Garden Grove, California's Greg Ventura whittled his way through a weekend of not only tough competitors, but some tough weather conditions to kick his 2012 season off in style as he drove his 1966 Chevy Nova all the way to acquire the very first NHRA Super Gas Wally during the O'Reilly Auto Parts NHRA Winternationals in Pomona.
Greg Ventura's NHRA Super Gas 1966 Chevy Nova
The Material Lifecycle Analyst for K&N Engineering has been competing with his Nova since 1999 and for the 2012 season its 565ci BBC is once again equipped with all the latest filtration products from K&N Engineering.
"The weekend was kind of unnerving, because every day was so different," confessed Ventura. "The first two days of the event were seventy-five degrees and warm out and then the next two days were just raining on-and-off and terrible. It was all so diverse [weather/track conditions] and you just have to really be on your game and know your car to be able to preserve through a weekend like this."
After making two time run sessions on Thursday and one on Friday, Ventura made his way through round one of eliminations Friday evening, before having to wait until later on Sunday to get back on a very different track. "It's the Winternationals and for this event, the weather kind of has a history of doing this," explained Ventura of the very long delay between rounds. "You just adapt and not let yourself get keyed up when you know you aren't going to be running. Because letting yourself get that way for no reason, just wears you out."
By the time Ventura and the rest of the Super Gas class got back out on the track, he knew to prepare for the second round a little differently than before. "You have to know that running after the pros, the track is going to be different. It's obviously not going to be as good as it is when you go out there on a Thursday morning, there's a bunch of clutch dust out there," he noted.
Ventura put together a beautiful .007 reaction time and a 9.901 to shut down Roger Kato in round two only to have to put her back away for the night and now, wait until Monday to get back into eliminations where the on-and-off mist postponed the action until later in the morning.
Unlike his second round reaction time, Ventura didn't quite get the light he was set up for during his round three matchup with Gary Mignacca. Both driver's off their game, but it would be Ventura turning on the win light again and another dead-on the index pass. "It would rain and stop and rain and stop, so you are a little caught up in your nerves and you were trying to stay up for it," he said. "If you look at that whole round, everyone seemed to kind of be caught up in that."

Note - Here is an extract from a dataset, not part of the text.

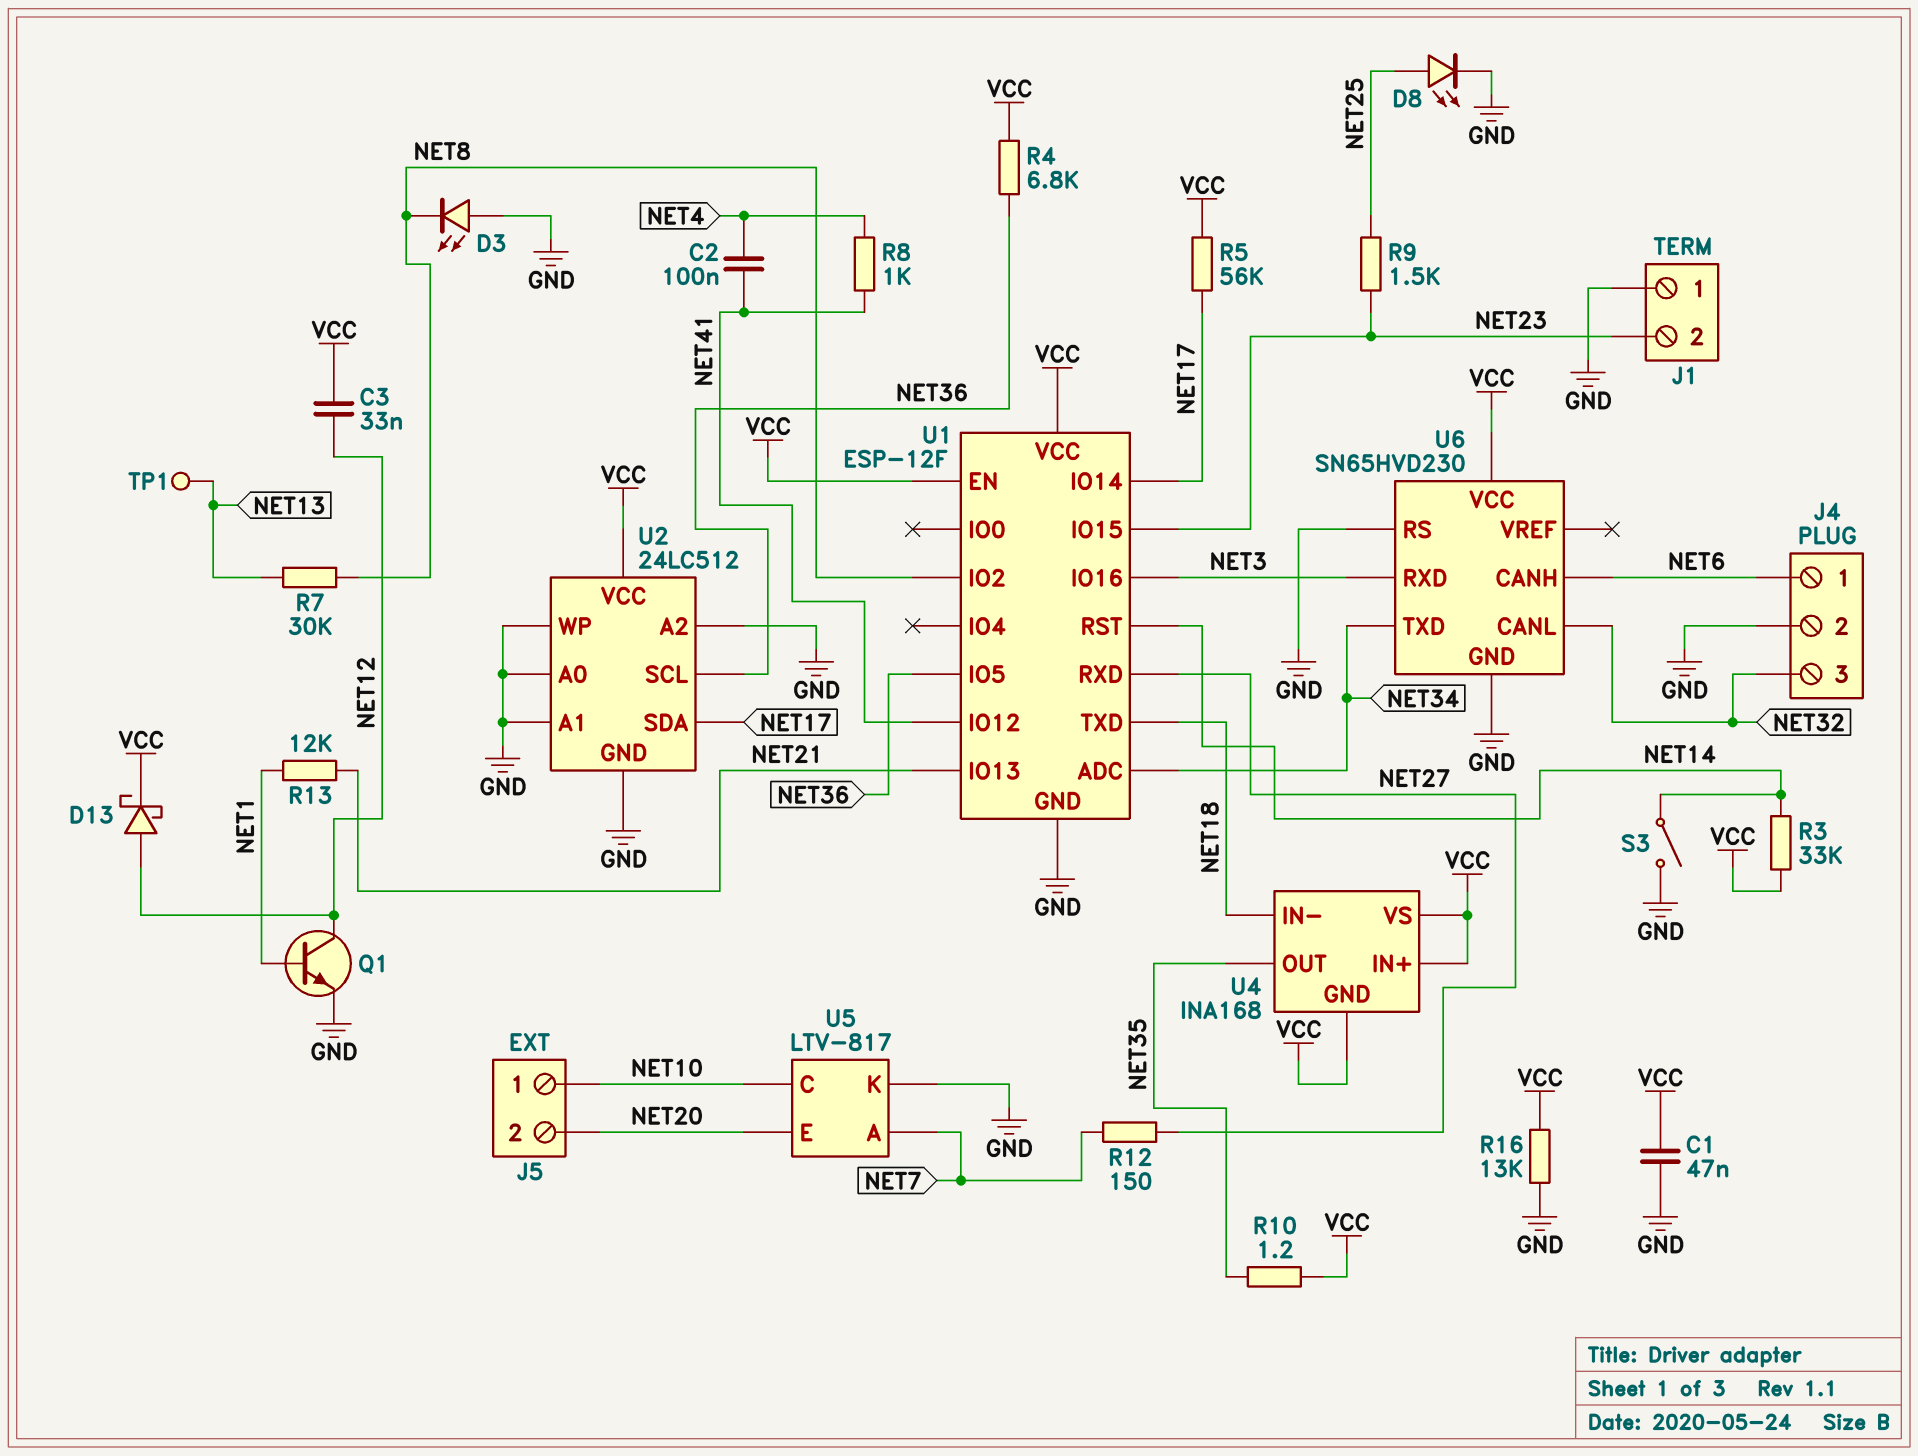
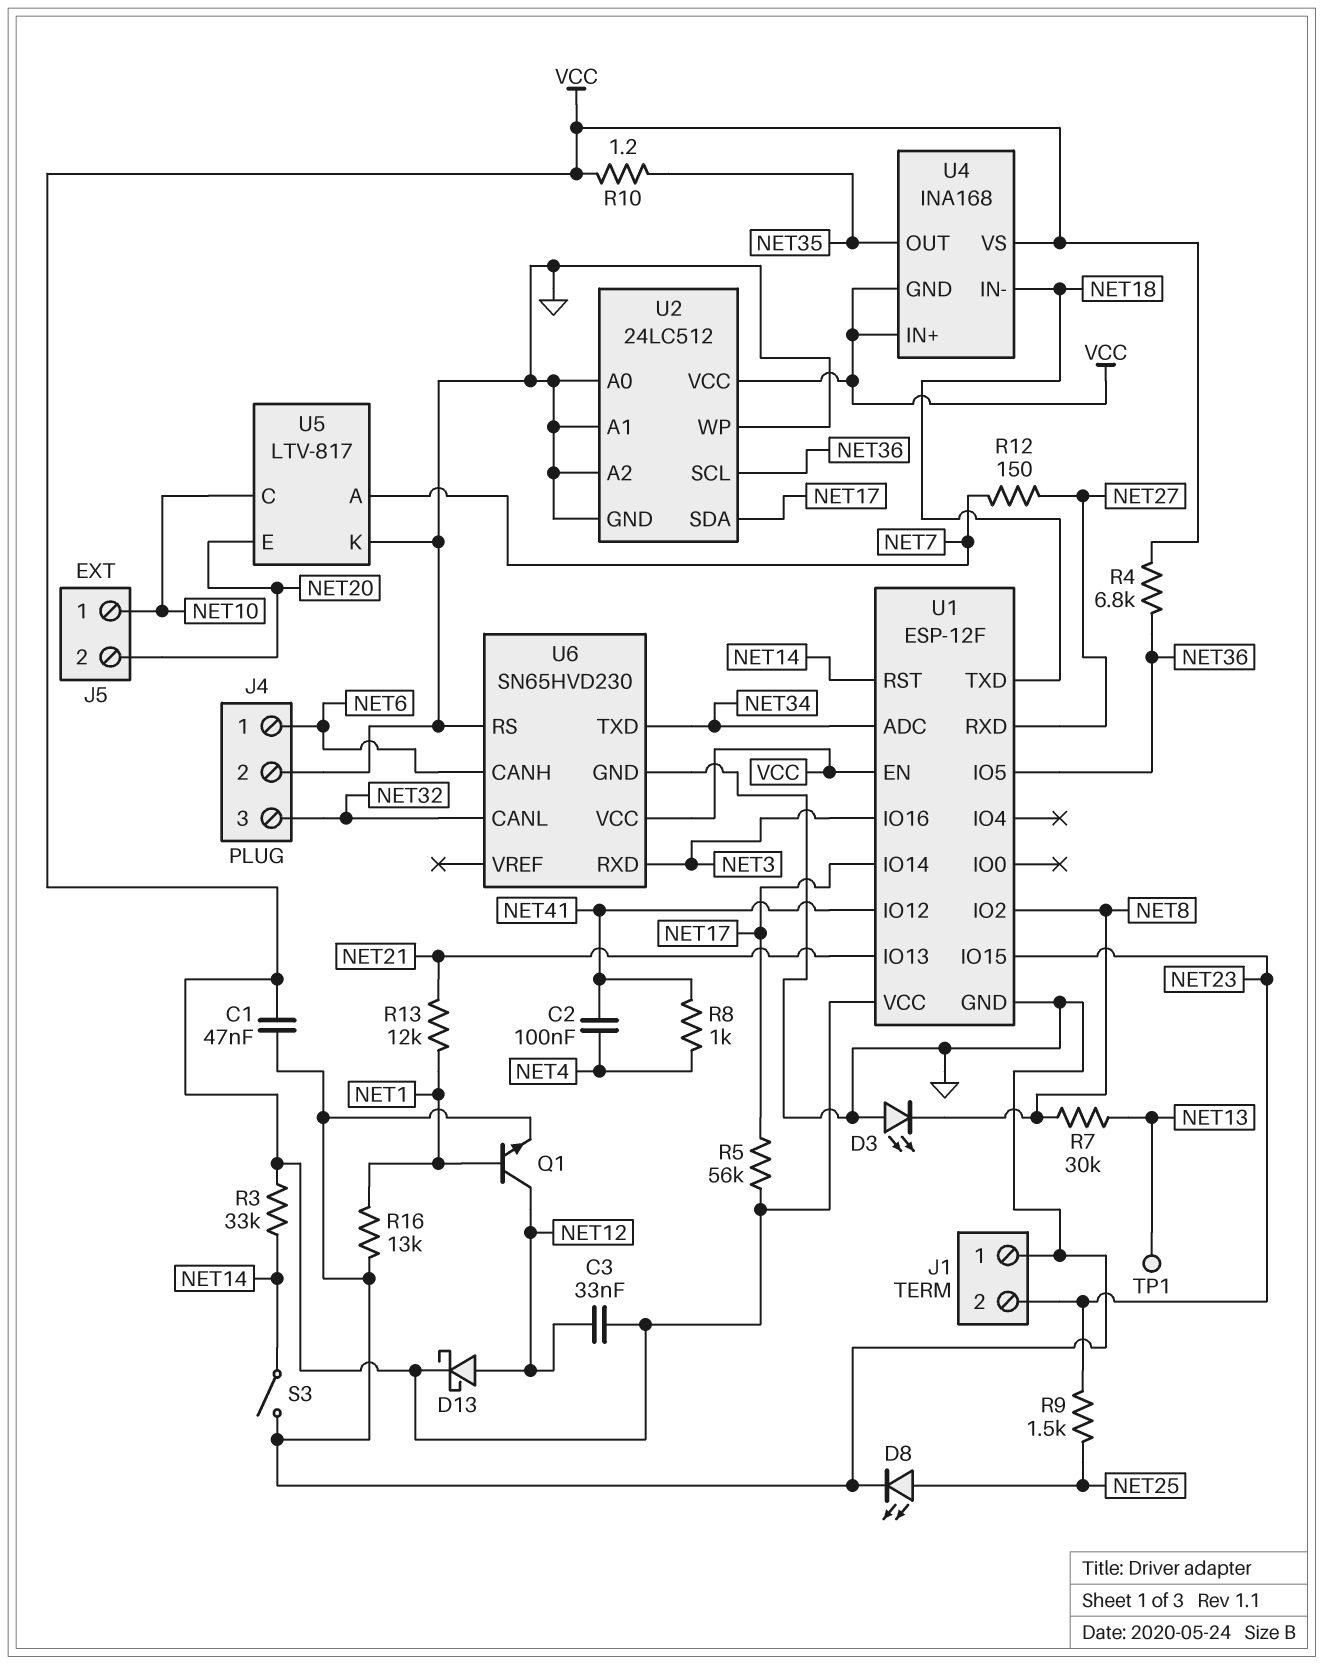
R16: 13k (GND, VCC) -> 13k (GND, NET1)

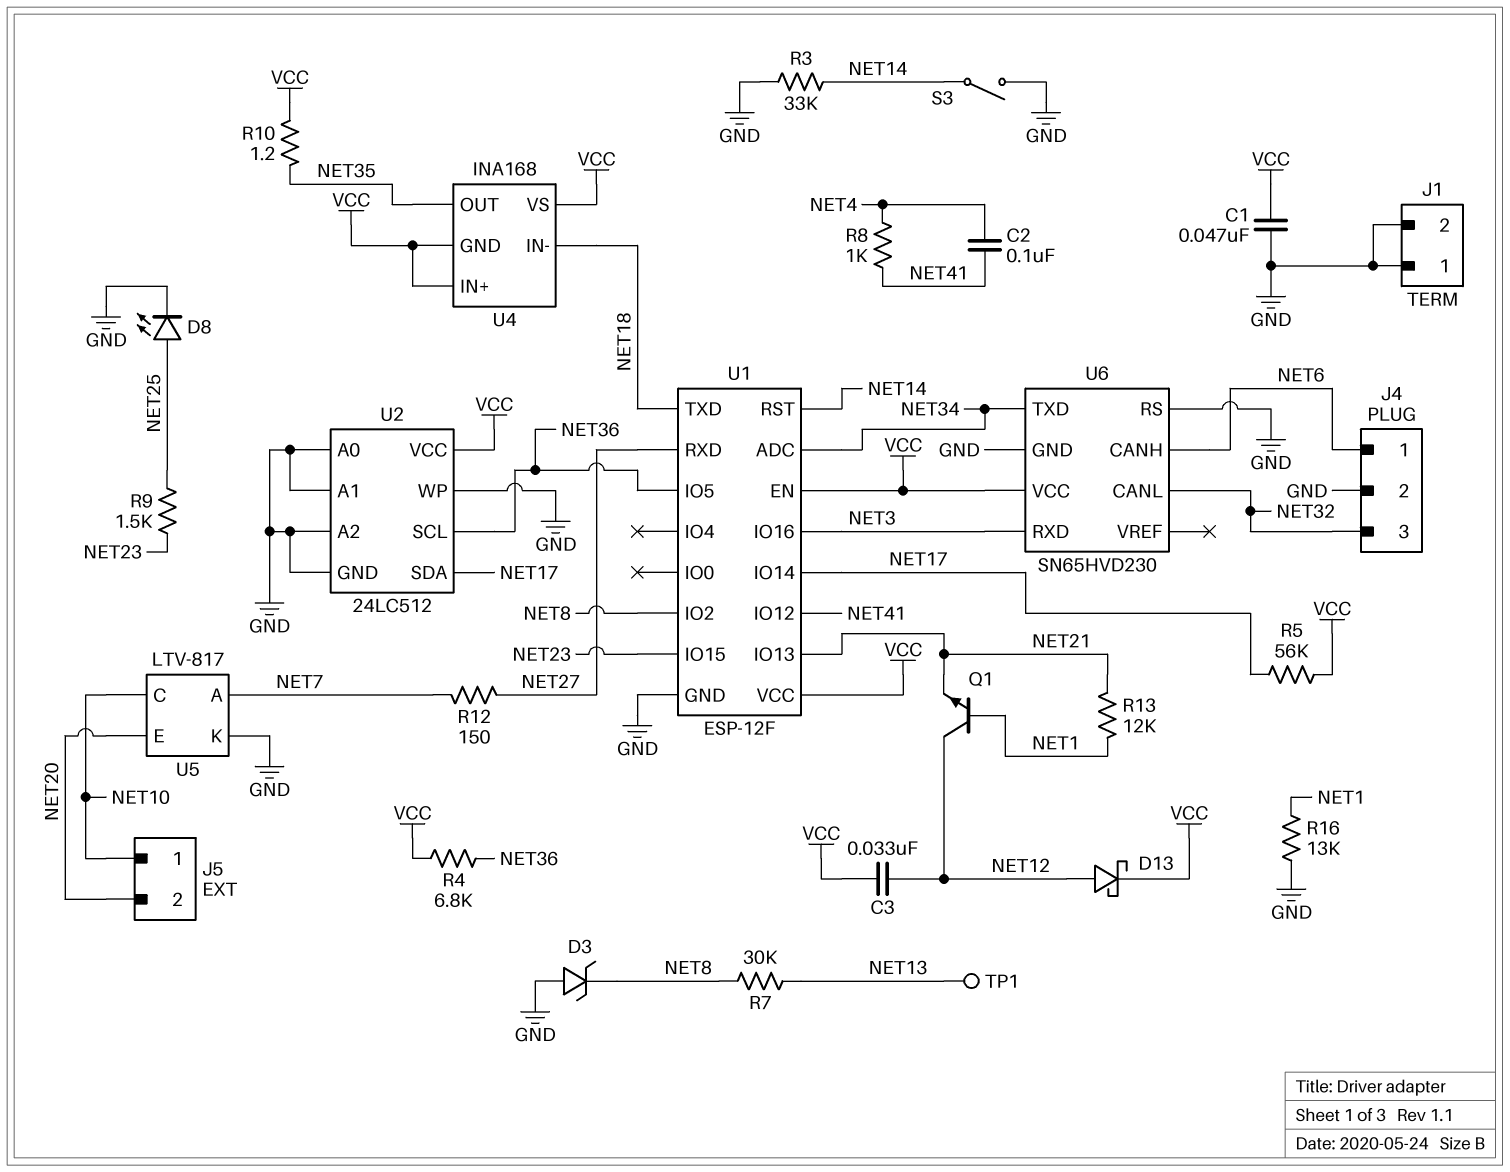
D3: LED (A GND, K NET8) -> zener (A GND, K NET8)
J1 pin 2: NET23 -> GND
Q1: NPN (B NET1, C NET12, E GND) -> NPN (B NET1, C NET12, E NET21)
R3: 33k (NET14, VCC) -> 33k (GND, NET14)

That wasn't the only thing Ventura "caught" over the weekend, and by Monday he was also battling one heck of a cold, all while trying to do his best to stay focused through the rounds. "It really hit me Monday morning and I was just sick as a dog," he pointed out. "The thing was, I was doing well and I thought 'what's wrong with this'. Maybe my cold and feeling the way I did kept me more grounded through it all."
His fourth round would give him a nice tune-up run as his competitor, Charlie Waggoner Jr. turned it .004 red now sending Ventura on to an extremely pivotal quarter-final round against P.J. Giacalone in his 1955 Chevy. This round would be a "two-for-one" to the winner, as there was a bye into the final up for grabs. "It's really always been the kiss of death for me, if I know that I have a shot at a bye into the final," said Ventura. "I didn't mean to look that far ahead on the ladder and I actually saw it by accident."
The quarter-final was a great example of competition at this level as Ventura cut it to just inches at the stripe for a .005 margin of victory, his .024 package to Giacalone's .029.
After taking his single into the final, and hoping it would be a chance to run the boss, Steve Williams, in an all K&N Final, it would be Jimmy Lewis that Ventura would meet up with for a shot at the very first Super Gas National Event Wally of 2012.
"I went back to my right lane and when I left, when I pulled the button, I know he has a slow sixty foot but it just seemed like he was a little further behind," reflected Ventura of the final round. "So when we got down there, I looked over and thought I got him by about three-quarters of a car. I just snugged it up as much as I could. I was actually on a .90, but ran a .92. It was just an unbelievable feeling when the win light came on."
The numbers from the time slips show it was Ventura's round to win from the hit, having nearly three hundredths of a second starting line advantage with his .026 to Lewis' .054 light.
"The car was just repeating unbelievably, I really can't explain it," he said of being able to keep the car dialed where he wanted it. "I mean, I've had days like this before, but they are so few and far between. I've won two other NHRA National events, but it's just really hard to believe that I'm a Super Gas Winternationals champion."
"It's great to be able to bring it home for K&N," he continued. "I would have really loved to have seen it be me and Steve battling it out for an all K&N final, but I'm not going to complain too much with how it worked out for me. If you look at the podium, there were a lot of K&N racers up there. Both my cars, the one I ran this weekend and my Super Street car, are always totally protected with every type of product that K&N makes for racing applications. K&N high-flow air filters, K&N oil filters and more, plus the K&N composites hood scoops. I also have to say thanks to Lucas Oil, Taylor Freezers, Race Trans and Goodyear Tires."